Das 13. Birdland Radio Jazz Festival biegt in die Zielgerade ein. Das Quintett Stream mit Christophe Schweizer an der Posaune, Sebastian Gille an Tenor- und Sopransaxofon, Florian Weber am Klavier, Jones Westergaard am Kontrabass und als Special Guest mit Joey Baron am Schlagzeug ist im Birdland in Neuburg zu Gast, eine Band, die musikalisch dort zuhause ist, wo man als Jazzhörer nur höchst selten oder vielleicht gar nicht hinkommt. Im unwegsamen Gelände zwischen Mainstream und Avantgarde, wobei man Genrezuordnungen in diesem Fall am besten aber gleich ganz sein lassen sollte.
Schweizer nennt seine Stücke, die durchaus mal eine Länge von 30 Minuten erreichen können „Spontan-Suiten“. Wobei es „seine“ Stücke eigentlich gar nicht sind, sondern eher Kollektivimprovisationen, zu denen fünf absolute Individualisten ihre höchst unterschiedlichen Teile beitragen, woraus die Gruppe gemeinsam Musik entwickelt, die von Joey Baron zusammengehalten wird. Er sitzt wie die Spinne im Netz, hält die Fäden in der Hand, ganz egal, ob er nur ganz sparsame Akzente setzt oder auch mal in die Vollen geht. Schweizer ist als Musiker zurückhaltend, steuert Farbtupfer bei, entwickelt subtile, fragile kleine Linien. Ganz im Gegensatz zu seinem Partner an den Saxofonen ist er alles andere als extrovertiert. Jener aber um so mehr. Wie ein Vulkan kann er sich kaum im Zaum halten, bricht ein ums andere mal aus, reißt alles mit, auch seine Mitmusiker, angefeuert von Baron am Schlagzeug und unterstützt, angespornt und aufgehetzt vom flirrenden Spiel des irrlichternden Pianisten, der liebend gerne für Verwerfungen aller Art sorgt. Westergaards Bass mit holzigem, erdverbundenem Ton hält den Kontakt zur Realität, während sich die anderen, jeder für sich, zu zweit, zu dritt oder alle zusammen treiben lassen.

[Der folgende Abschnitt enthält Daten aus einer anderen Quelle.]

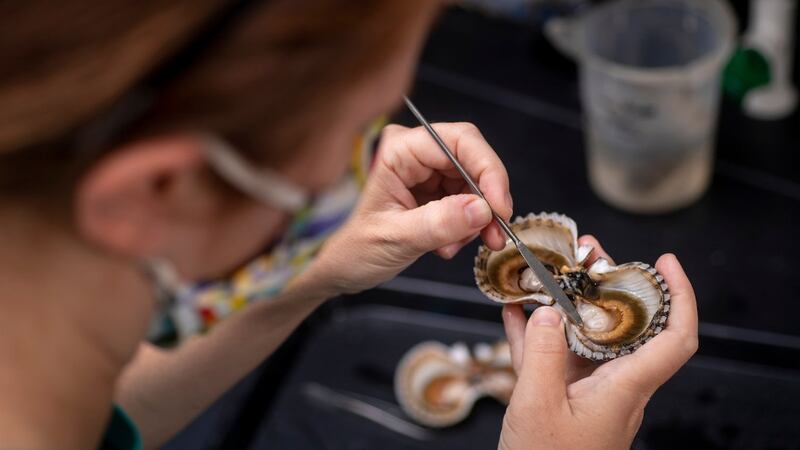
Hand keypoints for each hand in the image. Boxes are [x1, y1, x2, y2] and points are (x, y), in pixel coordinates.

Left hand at [308, 122, 511, 294]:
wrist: (345, 269)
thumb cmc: (356, 249)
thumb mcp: (396, 238)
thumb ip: (437, 223)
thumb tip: (481, 209)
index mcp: (399, 150)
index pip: (459, 141)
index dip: (487, 170)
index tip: (500, 207)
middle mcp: (416, 153)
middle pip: (474, 160)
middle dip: (487, 199)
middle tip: (494, 234)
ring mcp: (428, 172)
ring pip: (476, 185)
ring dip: (477, 219)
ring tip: (452, 246)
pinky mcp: (437, 192)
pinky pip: (470, 203)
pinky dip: (468, 227)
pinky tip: (446, 246)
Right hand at [499, 236, 697, 449]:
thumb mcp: (537, 406)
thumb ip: (542, 354)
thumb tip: (548, 311)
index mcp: (624, 389)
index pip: (675, 339)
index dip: (680, 296)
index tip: (665, 261)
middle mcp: (615, 386)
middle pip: (625, 325)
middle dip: (608, 284)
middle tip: (585, 252)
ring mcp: (589, 393)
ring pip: (586, 337)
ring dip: (567, 304)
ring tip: (547, 271)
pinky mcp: (564, 399)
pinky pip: (556, 358)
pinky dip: (537, 334)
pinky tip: (516, 313)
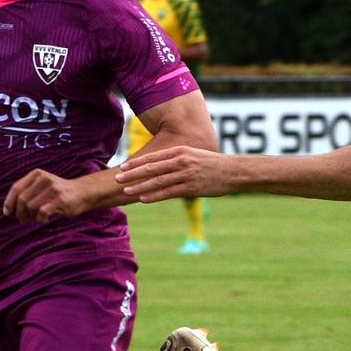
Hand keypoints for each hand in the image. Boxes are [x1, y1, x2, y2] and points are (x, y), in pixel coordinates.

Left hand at [3, 168, 91, 221]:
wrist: (83, 193)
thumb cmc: (58, 193)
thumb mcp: (42, 185)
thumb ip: (27, 191)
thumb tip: (8, 208)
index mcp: (37, 174)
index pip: (16, 188)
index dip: (9, 202)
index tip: (7, 213)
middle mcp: (44, 179)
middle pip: (22, 200)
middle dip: (20, 213)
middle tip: (24, 220)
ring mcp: (52, 189)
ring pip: (31, 207)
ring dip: (32, 216)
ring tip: (38, 217)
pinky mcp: (60, 200)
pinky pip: (42, 213)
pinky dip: (41, 219)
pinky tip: (45, 219)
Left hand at [114, 145, 235, 201]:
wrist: (233, 171)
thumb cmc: (212, 164)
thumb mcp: (194, 155)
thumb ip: (178, 160)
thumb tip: (163, 166)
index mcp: (180, 151)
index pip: (153, 157)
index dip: (136, 163)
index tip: (123, 167)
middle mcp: (181, 161)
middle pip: (151, 168)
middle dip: (133, 174)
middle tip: (118, 179)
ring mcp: (185, 174)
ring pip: (157, 181)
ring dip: (140, 187)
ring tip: (126, 191)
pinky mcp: (191, 188)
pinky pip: (168, 192)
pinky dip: (154, 195)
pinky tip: (143, 199)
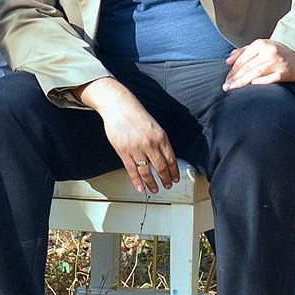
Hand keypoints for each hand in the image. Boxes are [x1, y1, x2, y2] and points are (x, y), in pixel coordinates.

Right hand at [82, 78, 178, 192]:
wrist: (118, 106)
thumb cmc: (135, 113)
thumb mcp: (154, 125)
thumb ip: (159, 141)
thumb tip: (163, 156)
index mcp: (160, 136)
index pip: (171, 158)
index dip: (174, 171)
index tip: (175, 177)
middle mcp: (150, 143)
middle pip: (161, 167)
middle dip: (165, 178)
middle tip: (167, 185)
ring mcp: (136, 148)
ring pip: (146, 171)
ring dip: (152, 183)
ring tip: (155, 189)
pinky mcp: (123, 151)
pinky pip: (132, 170)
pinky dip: (137, 181)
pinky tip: (140, 187)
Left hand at [223, 39, 294, 89]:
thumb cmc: (275, 51)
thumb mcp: (260, 46)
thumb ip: (243, 52)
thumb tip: (228, 61)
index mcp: (260, 44)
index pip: (243, 59)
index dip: (233, 71)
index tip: (226, 80)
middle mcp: (269, 52)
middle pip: (248, 67)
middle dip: (235, 78)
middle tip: (226, 87)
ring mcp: (278, 62)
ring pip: (256, 72)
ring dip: (243, 82)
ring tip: (233, 89)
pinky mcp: (285, 72)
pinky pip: (272, 78)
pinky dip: (262, 82)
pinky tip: (253, 86)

Die Klänge von Stream lassen Assoziationen nicht nur zu, sondern beschwören sie geradezu herauf. Man wähnt sich auf Tour mit Barron als Guide, als Navi, damit man sich auf weglosem Gebiet unter dem riesigen Himmel, dem weiten Horizont, in der sturmumtosten Weite oder in der Stille nicht verliert. Kleine Tippelschritte, dann wieder weit ausgreifende Siebenmeilenstiefel. Bisweilen kann man sich selbst beim Atmen zuhören, dann wieder sich all der Eindrücke fast nicht erwehren, die da auf einen einströmen. Nichts ist vorhersehbar, nichts darf man voraussetzen, schon gar keine Formel wie etwa die, dass auf die Themenvorstellung – sofern es sie überhaupt gibt – automatisch die Soli folgen. Kann sein, muss aber nicht. Nur eines ist sicher. Das Gänsehautfeeling, das sich mit fortlaufender Konzertdauer immer mehr einstellt, ganz besonders ab dem Zeitpunkt, als nach der Pause das Quintett anfängt zu pendeln zwischen sich ständig veränderndem, unzugänglichem Gelände und zumindest spärlich befestigten Wegen. Sich auf den Trip mit dem Ensemble einzulassen, mag für manchen ein Wagnis sein, aber eben auch eine Bereicherung für alle, die das Besondere schätzen, weil sie das Alltägliche schon kennen.